I still am learning so much. The program has given me a way to work on myself, my well being, my inner and outer happiness, and to build a good life. I am still doing the webinar, but I find myself these days watching the recording since I am pursuing more joy by going to drawing group during the time it is on live. The recording is just as helpful, as I can pause and write down notes and thoughts as I go, and take more time and even deepen my experience with the information.

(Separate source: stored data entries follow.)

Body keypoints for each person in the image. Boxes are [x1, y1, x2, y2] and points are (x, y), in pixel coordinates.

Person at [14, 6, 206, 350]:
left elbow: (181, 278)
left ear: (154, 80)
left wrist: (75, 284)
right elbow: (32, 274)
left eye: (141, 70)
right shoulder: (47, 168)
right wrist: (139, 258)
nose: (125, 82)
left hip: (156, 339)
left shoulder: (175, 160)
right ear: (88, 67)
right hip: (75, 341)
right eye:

I know today that CFS has been a gift in my life. It led me to this program which gave me the tools I needed to understand myself, love myself, and believe in myself in a whole new way. It is healing me on a deep level. Even though I was a person with a great deal of outward success, a lot of that was driven by a fear of inadequacy and an emptiness inside. Today, I try to live in the present moment and to be satisfied with everything that is or is not a part of my life. I meditate twice daily because it makes my life better. I soften and flow when emotions become intense. I stop. I breathe. I honor my experiences. I smile. I put myself first, set boundaries, talk with a great deal of kindness to myself, and remind myself, as Ashok always does, “You’re doing great!”
Thank you, Ashok. This program is truly miraculous, and a gift to all of us. I am so grateful that you pursued your own wellness and also took the step of sharing what you found with the world. To all the retrainers—thank you for being a part of my well being. If you are still on the road to wellness, believe in yourself, believe in the tools. Dig deep, it’s worth it. You can do it.